Source document:
━━━━━━
How Fimil Orchestrates 12+ Open-Source Security Scanners
By Ethan
When I tell people that Fimil runs 12+ security scanners on every repository, the first question is usually: “Doesn’t that produce an overwhelming number of results?” The short answer is no — and the reason comes down to how we orchestrate, normalize, and deduplicate across tools.
This post walks through the technical architecture behind Fimil’s scan pipeline, from the moment you trigger a scan to the moment prioritized findings appear in your dashboard.
The Scan Lifecycle
Every scan in Fimil follows a six-stage pipeline:
Each stage runs automatically with minimal configuration. Let's walk through them.
Stage 1: Clone
When a scan is triggered — either manually, via webhook on push, or on a schedule — Fimil clones the target repository into a temporary workspace. This clone is ephemeral: it exists only for the duration of the scan and is deleted immediately after.
For pull request scans, Fimil clones both the head branch and the base branch. This enables differential analysis later in the pipeline — separating new findings introduced in the PR from pre-existing issues in the codebase.
The clone happens over authenticated HTTPS using the OAuth tokens from your Git provider integration (GitHub, GitLab, or Bitbucket). Fimil supports repositories up to the limits of your Git provider.
Stage 2: Detect
Before running any scanners, Fimil’s Project Detector analyzes the cloned repository to understand what it contains. This stage answers three questions:
-
What languages and frameworks are present? — We look for manifest files (
package.json,requirements.txt,go.mod,Cargo.toml,pom.xml, etc.), file extensions, and framework-specific config files. -
Is there infrastructure-as-code? — We check for Terraform files (
.tf), CloudFormation templates, Kubernetes manifests, Helm charts, Ansible playbooks, and Docker Compose files. -
Are there container images to scan? — We look for Dockerfiles and extract image references from Kubernetes manifests and Docker Compose files.
The detection results determine which scanners will run. A Python web application with Terraform infrastructure will trigger Semgrep (SAST), Bandit (Python SAST), Trivy (SCA), Gitleaks (secrets), Checkov (IaC), and potentially Hadolint if Dockerfiles are present. A pure Go service without IaC might only trigger Semgrep, Gosec, Trivy, and Gitleaks.
━━━━━━
Given data:
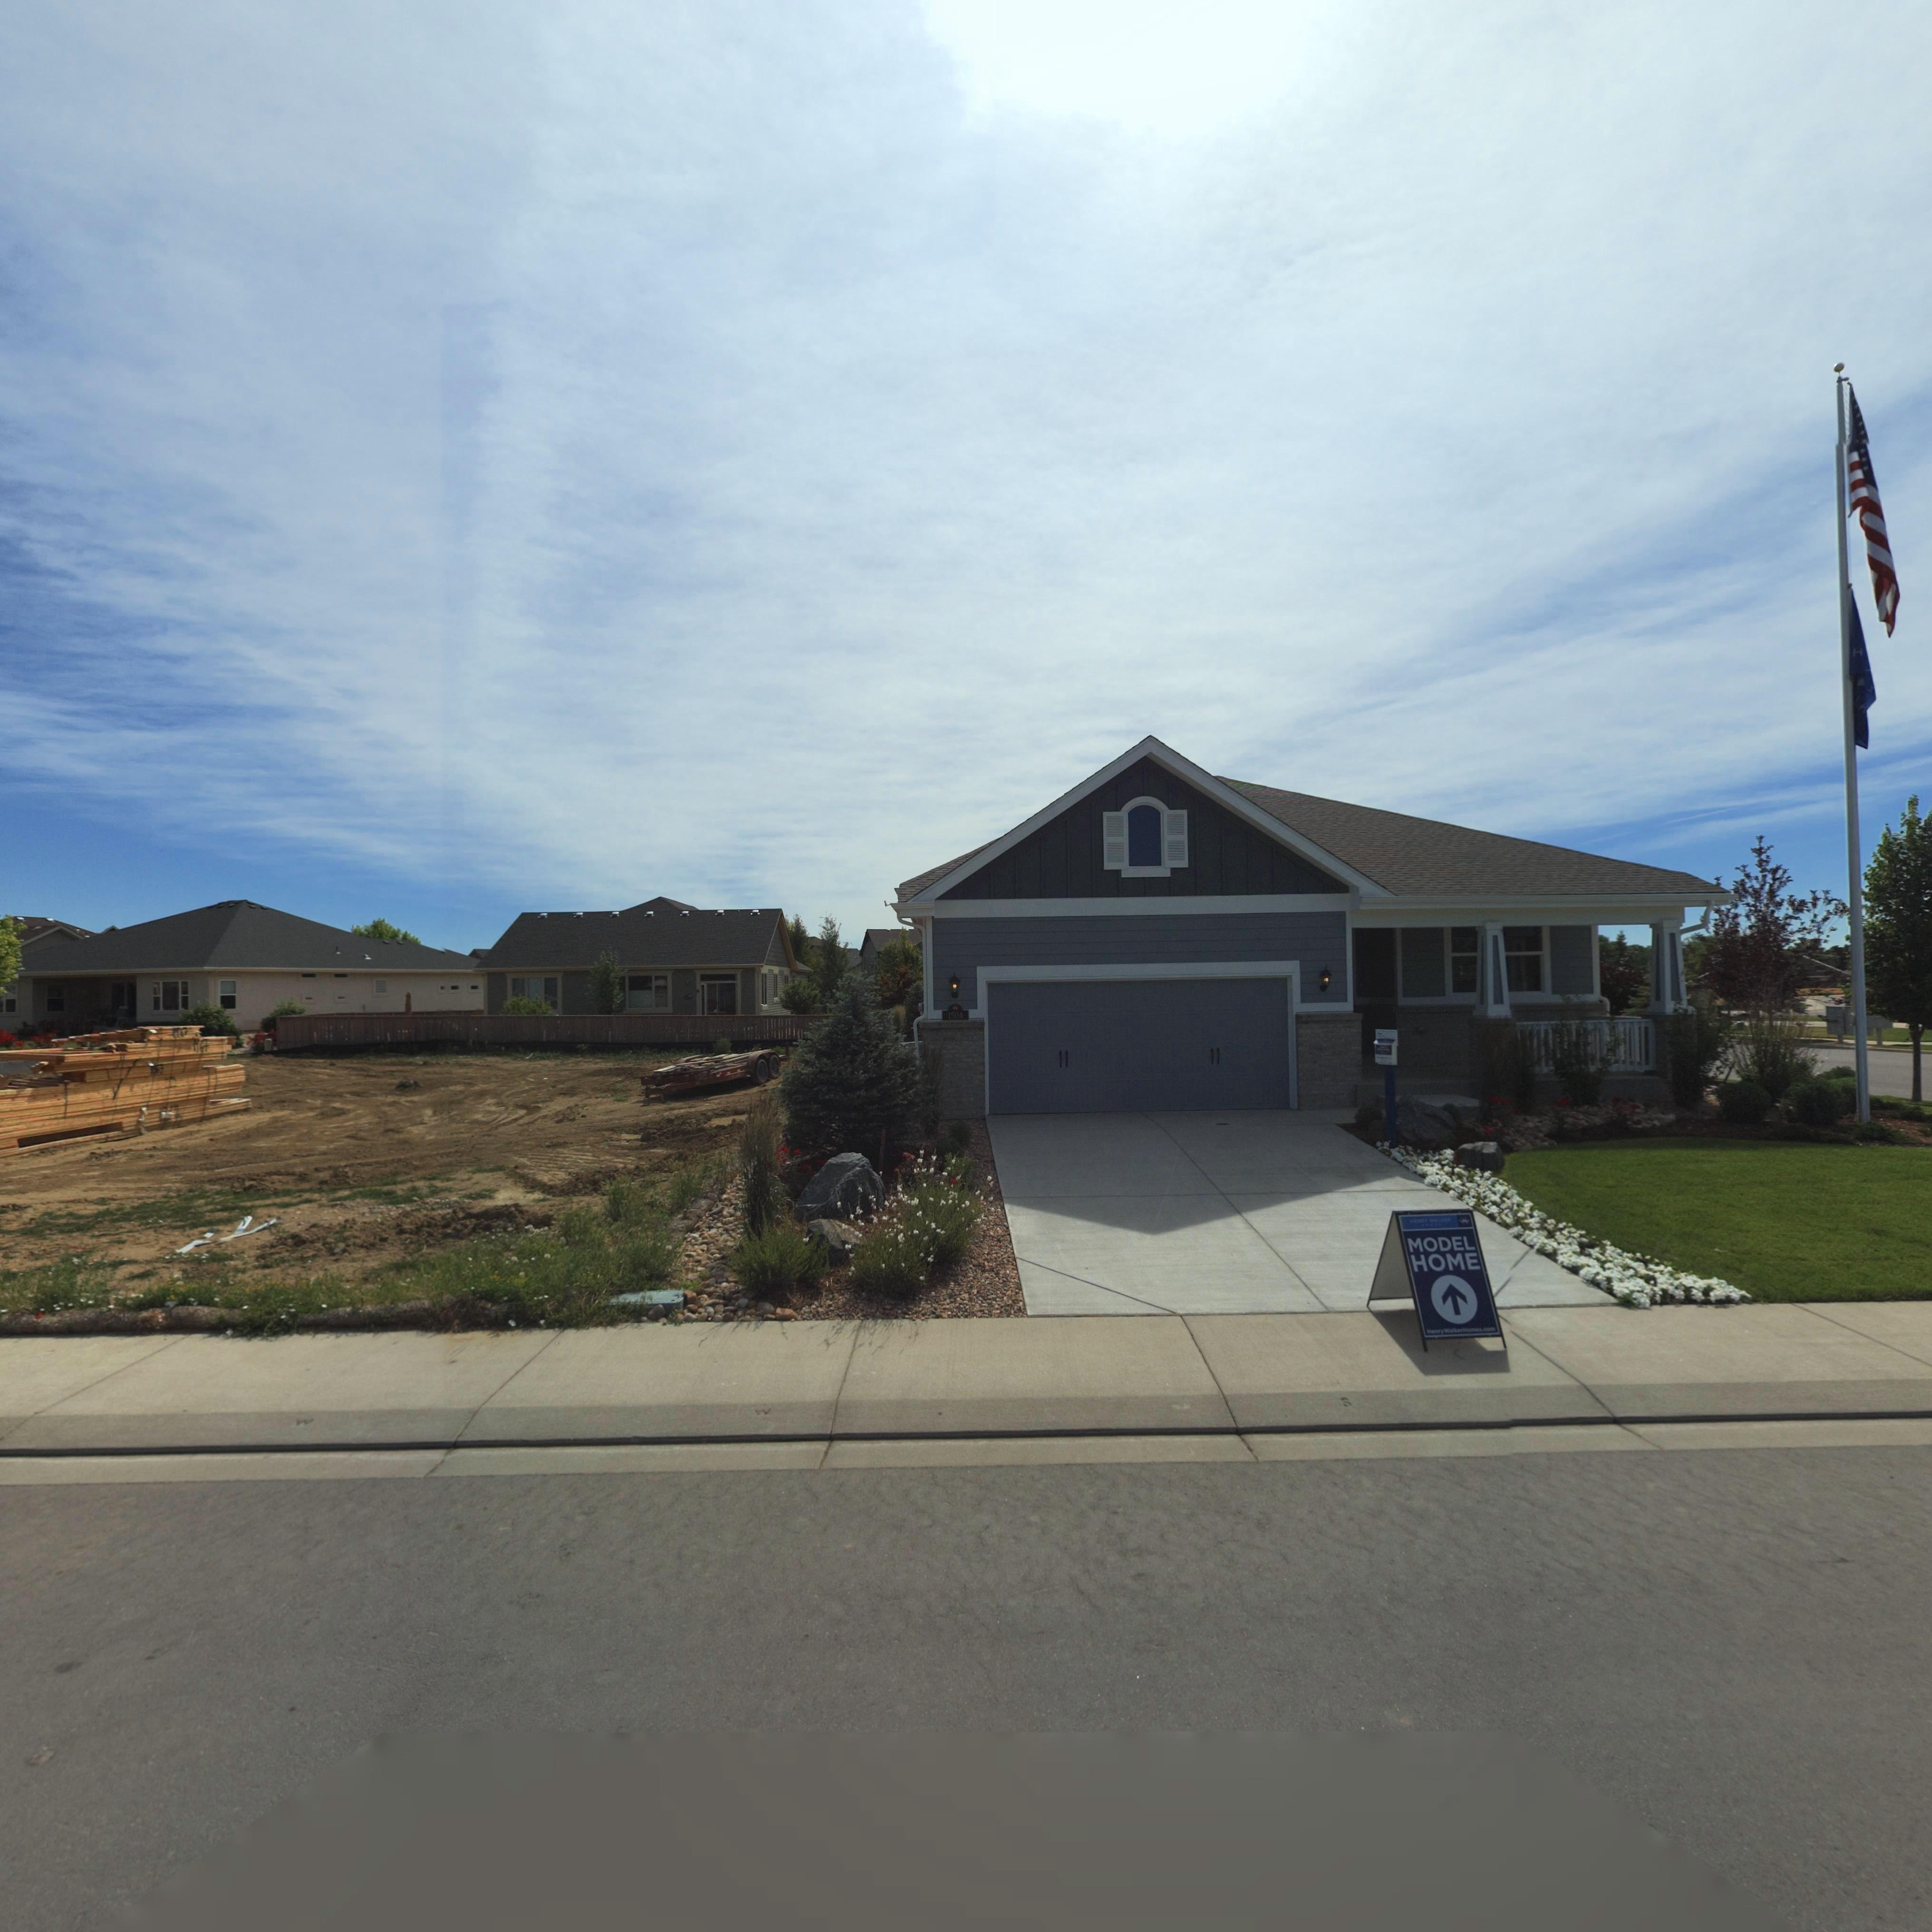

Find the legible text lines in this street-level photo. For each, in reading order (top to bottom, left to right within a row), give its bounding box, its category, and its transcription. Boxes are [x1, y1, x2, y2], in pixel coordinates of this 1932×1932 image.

[947, 1011, 964, 1019] StreetNumber: 1504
━━━━━━
Written problem A: According to the post on Fimil's scan pipeline, which branches does Fimil clone for a pull request scan?
Written problem B: Carry on the post about Fimil's scan pipeline, starting right after its last sentence.

Expected answer A: Fimil clones both the head branch and the base branch.

Expected answer B:
This adaptive approach means you don’t need to configure which scanners to run — Fimil figures it out from your codebase. If you want more control, Scanner Profiles let you define reusable configurations that override the defaults.
Stage 3: Scan
This is where the actual security analysis happens. Each selected scanner runs in its own ephemeral Docker container with strict isolation:
┌─────────────────────────────────────────────┐
│ Host (Fimil Worker) │
│ │
│ ┌──────────┐ ┌──────────┐ ┌──────────┐ │
│ │ Semgrep │ │ Trivy │ │ Gitleaks │ │
│ │ │ │ │ │ │ │
│ │ /scan │ │ /scan │ │ /scan │ │
│ │ (ro) │ │ (ro) │ │ (ro) │ │
│ │ │ │ │ │ │ │
│ │ /output │ │ /output │ │ /output │ │
│ │ (rw) │ │ (rw) │ │ (rw) │ │
│ └──────────┘ └──────────┘ └──────────┘ │
│ --net=none --net=none --net=none │
└─────────────────────────────────────────────┘
Each container gets:
- Read-only source mount at
/scan— the scanner can read your code but can’t modify it - Writable output mount at
/output— where the scanner writes its JSON results - No network access (
--network=none) — scanners can’t phone home or exfiltrate data - Resource limits — CPU and memory caps prevent runaway processes from affecting other scans
- Timeout enforcement — if a scanner hangs, the container is killed after a configurable timeout
This isolation model is a core security property of Fimil. Your source code is never exposed to the internet during scanning, and each scanner operates in its own sandbox. A compromised or misbehaving scanner image can’t affect other scanners, access the host system, or leak data.
Scanner Execution
Each scanner is implemented as a subclass of BaseScanner with three key methods:
should_run(project_info)— determines if this scanner is relevant for the detected projectget_docker_command(source_path, output_path)— generates the Docker command to executeparse_output(output_path)— transforms the scanner’s native JSON output into Fimil’s internalRawFindingformat
For example, here’s what the Semgrep scanner execution looks like conceptually:
Command: semgrep --config=auto --json -o /output/results.json /scan
Timeout: 600 seconds
Memory: 2GB max
CPU: 2 cores max
Network: none
The scanner writes its results to /output/results.json, and Fimil’s parser extracts findings in a normalized format.
Parallel vs Sequential Execution
Scanners run concurrently where possible. SAST scanners (Semgrep, Bandit, Gosec) analyze source code and can run in parallel with SCA scanners (Trivy, Grype) that analyze dependency manifests. Secrets scanners (Gitleaks, TruffleHog) also run independently.
The scan orchestrator manages this parallelism, coordinating container lifecycle and collecting results as each scanner completes.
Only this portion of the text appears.